Nutrition per serving

130kcal

Calories

7g

Protein

5g

Carbs

11g

Fat

1g

Fibre

1g

Sugar

95mg

Sodium

Pro Tips

  • Use only natural peanut butter with no added oils or sugar for the best texture and lowest carb count.

  • Do not skip the resting time after baking. These cookies need the full 10 minutes on the tray to set up properly.

  • For extra flavour depth, lightly toast the crosshatch-pressed cookies under the grill for the final 60 seconds of baking time. Watch closely as they can catch quickly.

  • The dough can be slightly sticky depending on the brand of peanut butter used. A brief chill in the fridge for 10 minutes before rolling makes it much easier to handle.

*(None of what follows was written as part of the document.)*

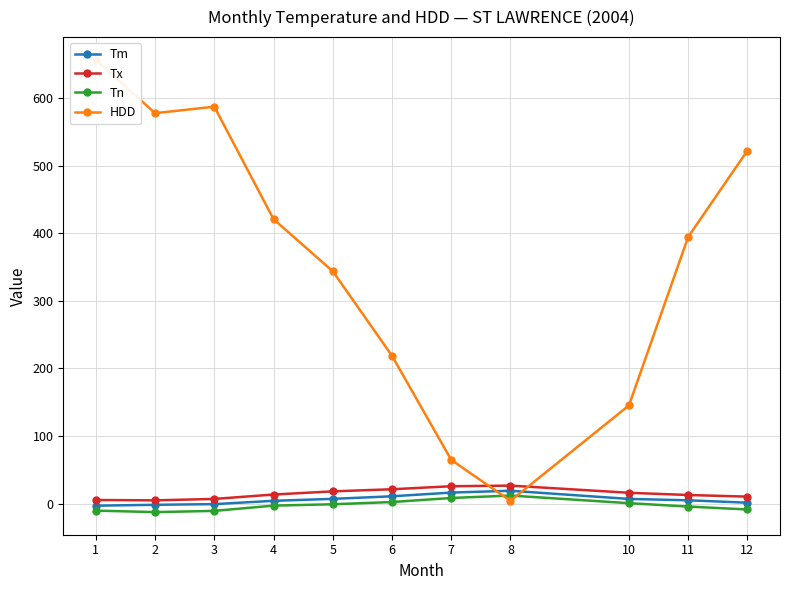

What is the spread (max minus min) of values at 7?

56.3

  • Erythritol can recrystallise slightly as cookies cool, giving them a very faint sandy texture. Using a powdered version of the sweetener or a blended monk fruit erythritol product helps minimise this.

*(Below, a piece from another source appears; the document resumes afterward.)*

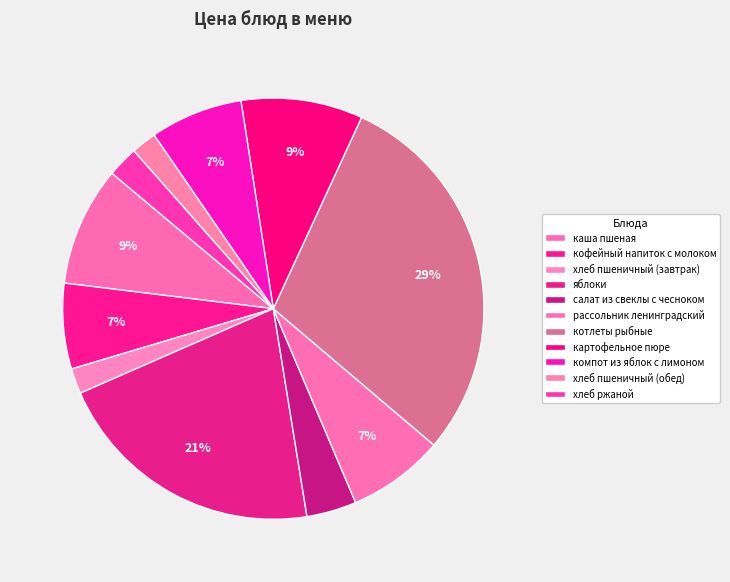

What is the smallest slice in the pie chart?

хлеб пшеничный (завтрак)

Frequently Asked Questions

Variations

  • Dark Chocolate Chip

    Fold 3 tablespoons of 85% dark chocolate chips into the dough before shaping. The bitterness of dark chocolate works beautifully with the salty peanut butter base, and adds minimal extra carbs per cookie.

  • Cinnamon Spice

    Add half a teaspoon of ground cinnamon and a small pinch of ground cardamom to the dough. This warmth transforms the cookies into something that feels almost autumnal and pairs wonderfully with coffee.

  • Coconut Crunch

    Roll the shaped dough balls in unsweetened desiccated coconut before pressing with the fork. The coconut toasts during baking and adds a lovely chew and subtle tropical note.

  • Espresso Boost

    Dissolve half a teaspoon of instant espresso powder in the vanilla extract before adding to the dough. The coffee amplifies the roasted peanut flavour in a very satisfying way without making the cookies taste overtly like coffee.

Substitutions

  • Natural peanut butterNatural almond butter or sunflower seed butter (Almond butter produces a slightly milder, more delicate cookie. Sunflower seed butter keeps the recipe nut-free but can sometimes turn cookies greenish after baking due to a reaction with baking soda. Since this recipe uses no baking soda, that should not be an issue here.)
  • Erythritol monk fruit blendCoconut sugar (Coconut sugar works if you are not strictly keto. It adds a light caramel flavour but does raise the carb count to around 8g per cookie. Use the same quantity.)
  • EggFlax egg (1 tablespoon ground flaxseed mixed with 3 tablespoons water) (Allows the recipe to be vegan. Let the flax mixture sit for 5 minutes before using. Cookies may be slightly more fragile.)
  • Flaky sea saltRegular fine sea salt or omit entirely (If using fine salt, reduce the quantity to just a tiny pinch as it is much more intense than flaky varieties.)

🧊 Storage

Store cooled cookies in an airtight container at room temperature for up to 4 days. Refrigerating them extends shelf life to 8 days and firms up the texture slightly. Freeze in a single layer on a tray first, then transfer to a zip-lock freezer bag for up to 2 months. Thaw at room temperature for 20 minutes before eating.

📅 Make Ahead

The dough can be made up to 3 days ahead and stored covered in the fridge. When ready to bake, allow the dough to sit at room temperature for 10 minutes to soften slightly before scooping and shaping. Baked cookies can also be frozen in batches, making them a handy grab-and-go treat anytime.